WORK TO COMPLETE → Continue the essay about growing a YouTube channel to 3000 subscribers, starting right after its final line.

Things I've learned while growing a YouTube channel to 3000 subscribers
And why I'm quitting.
If you would have told me two years ago, that I was going to start a YouTube channel and run it, joyfully and (somewhat) successfully, for a whole year, I would have a) laughed nervously, b) excused myself, and c) sought out professional help.
Because I would have suspected an imminent mental breakdown or mid-life crisis.
Two years ago, I was at my wit's end, career-wise. Burnt out, melancholic, and with crippling anxiety and confusion about what to do with my life. I couldn't write anymore (my whole occupation up until then.) I could not reply to emails, or even formulate cohesive thoughts. So starting a YouTube channel would have sounded about as reasonable as becoming a motivational speaker or a life coach.
Of course, I didn't start my channel while still in that self-loathing state. I recovered a lot over the course of the next year, mainly thanks to sick-leave benefits, watercolor painting, and releasing the need to ever become “successful” or “remarkable”. I created a blank slate for myself. And from that blank slate, new ideas about who I could be and what I could do started to emerge.
I'd watched YouTube somewhat habitually for a long while, and followed a handful of creators I enjoyed. Most of them gamers or creatives. And it was through them that I realized what being a YouTuber could be like. I got curious about their world. I admired being able to show up like that, just the way you are, and entertain people, or share a story, or teach a skill. I'm a former actor, so I have an exhibitionistic side. I've always enjoyed cracking jokes and making people laugh. And the possibility of getting to do that in an environment where I could control the whole process and the outcome was intriguing.
Besides, I was an artist now. I could just paint and draw, and add voice-over to it. I didn't need to show my face if I didn't want to.
So I started researching (on YouTube 🙄) how YouTube and making videos worked. Like with everything on YouTube, it was a rabbit hole. It took me several months from getting the initial idea to actually starting my channel. And a few more months to put out my first video, which went live on the 6th of July 2021.
Since then, I've published a new video almost every week. My channel has 45 videos and over 3000 subscribers at the time of this writing. People have spent 8500 hours watching my videos, some of which have gathered 10 000-20 000 views by now. My channel is earning me a modest $60 or so per month.
A few weeks ago, my channel celebrated its first birthday. And that is also exactly the point where I decided to quit YouTube.
I will get into why I made that decision later on, but first I would like to reflect on what this whole project has taught me. And what it could teach you, if you're curious about starting a YouTube channel.
What I’ve learned after 1 year of doing YouTube professionally:
1. Anyone can “do YouTube”.

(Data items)
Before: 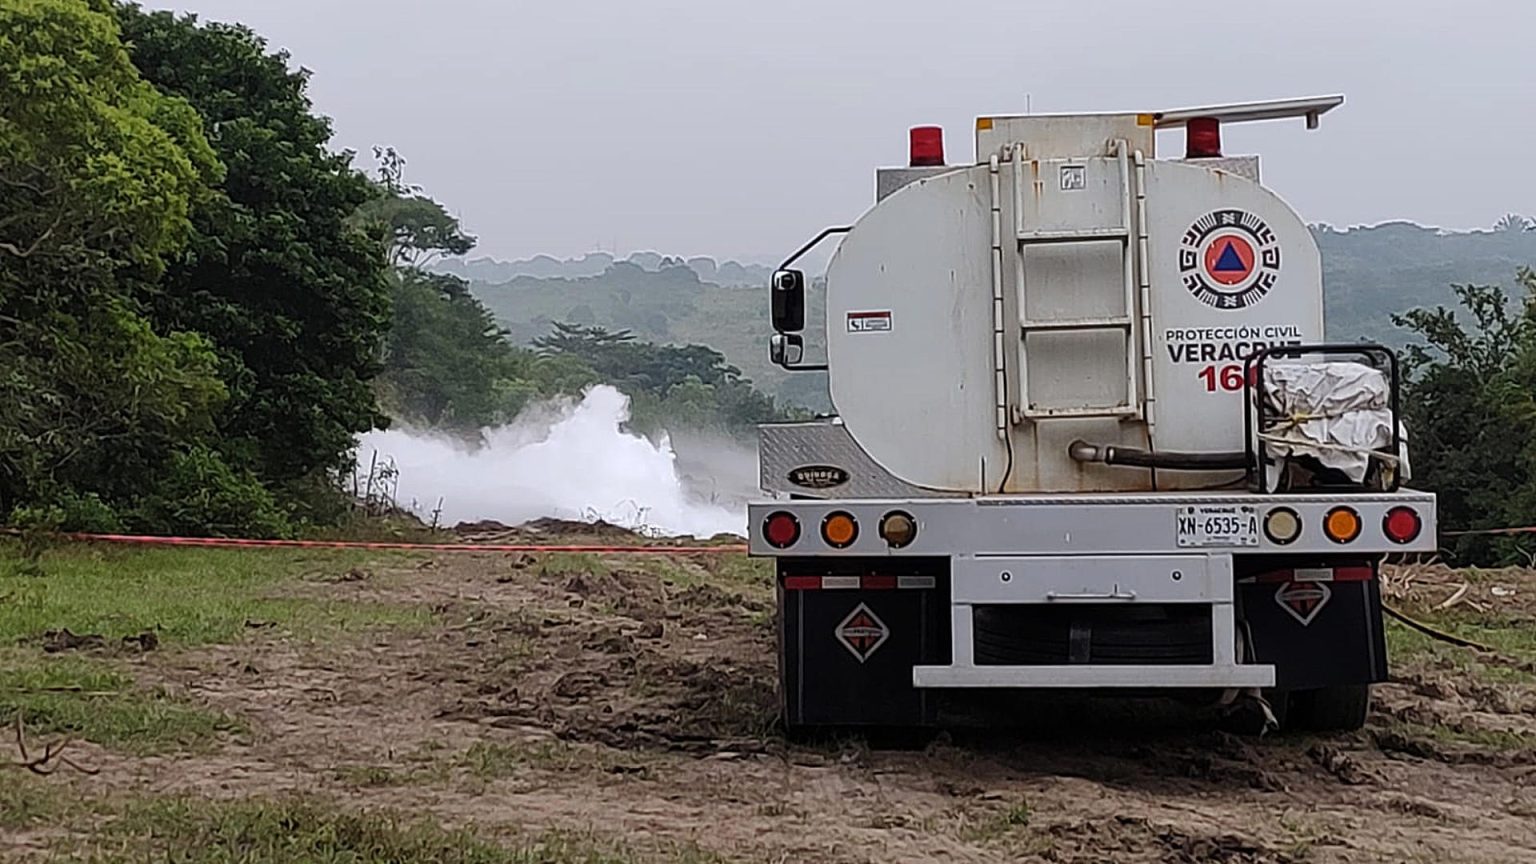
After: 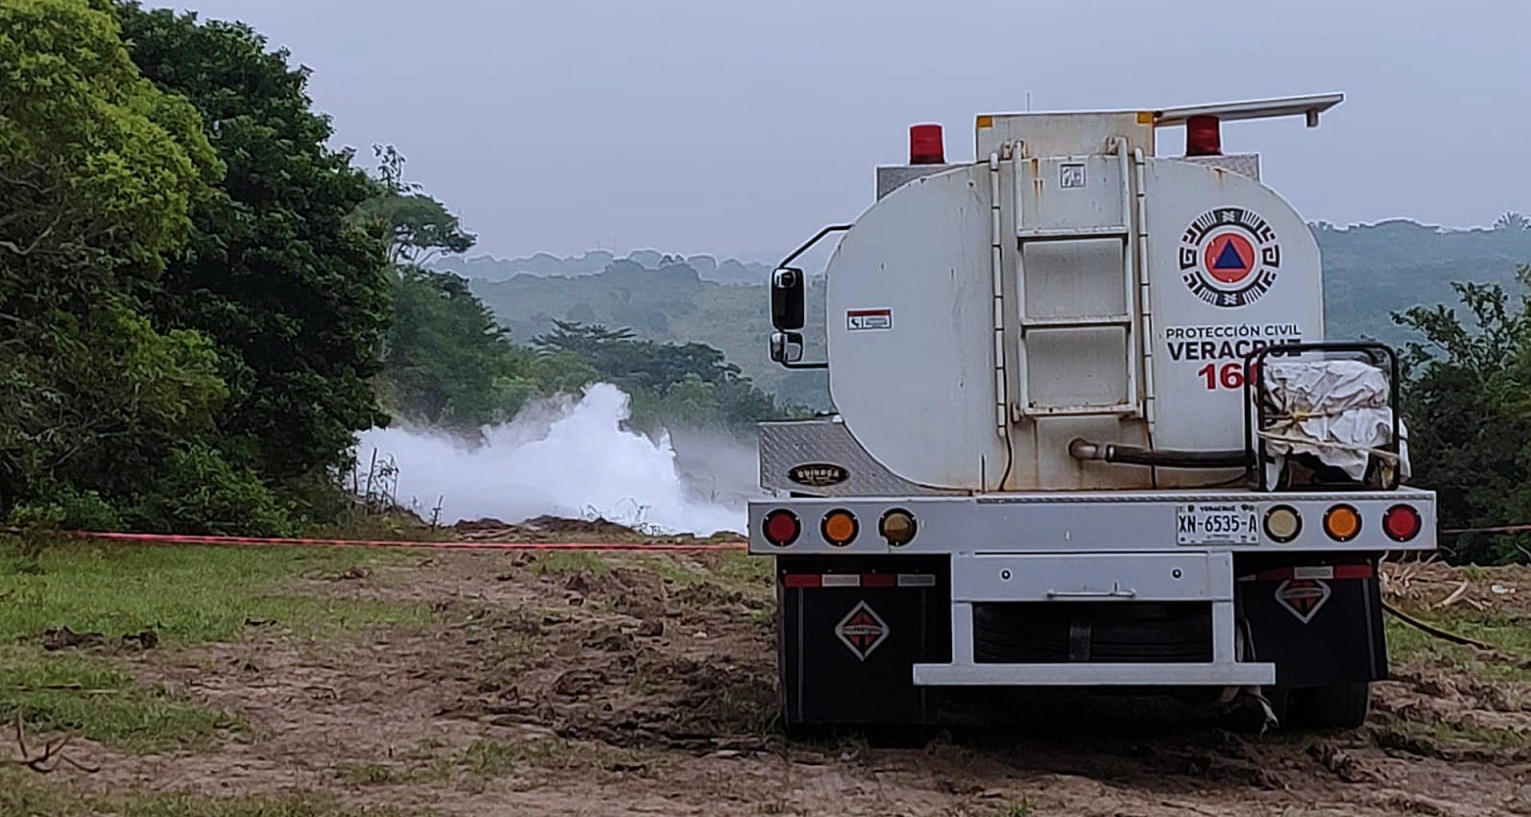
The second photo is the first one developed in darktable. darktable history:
velvia: on, module defaults
crop: top 0.342%, right 0.263%, bottom 5.047%
exposure: exposure -0.262 EV, compensate exposure bias true, compensate highlight preservation false
color correction: highlights a* -0.769, highlights b* -8.66
tone equalizer: edges refinement/feathering 500, mask exposure compensation -1.57 EV, preserve details no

TASK OUTPUT →
Truly. Even if you're a camera-shy introvert like me. Even if you never want to show yourself. Even if you don't want to talk on camera, or even off camera, or don't talk at all. There are many ways to make great videos. And there is an audience on YouTube for every topic or niche imaginable.
Yes, there is such a thing as the "typical YouTuber personality." They're often loud, high-energy, good-looking, and talkative, with hundreds of thousands of followers.
But there are a lot more people making a very good living on YouTube who are nothing like that. There are plenty of slightly awkward and shy, but very relatable and sweet people doing great on YouTube. And those people were my primary role models when I started out.
As long as you're drawn to the craft of making videos, and comfortable with putting your work out there, there is nothing holding you back. You don't have to become someone you're not. You don't have to adopt a special "YouTuber voice". You can be you and do great on this platform.
2. Learning how to make good videos takes time.
A lot of time. It's very overwhelming when you're a complete newbie like I was. You know what a good video is supposed to look and sound like, and the urge to do everything right from the start is certainly there. But at the same time, there are a million things to learn. And so much you don't even know that you don't know. In other words, a real nightmare for a control freak perfectionist.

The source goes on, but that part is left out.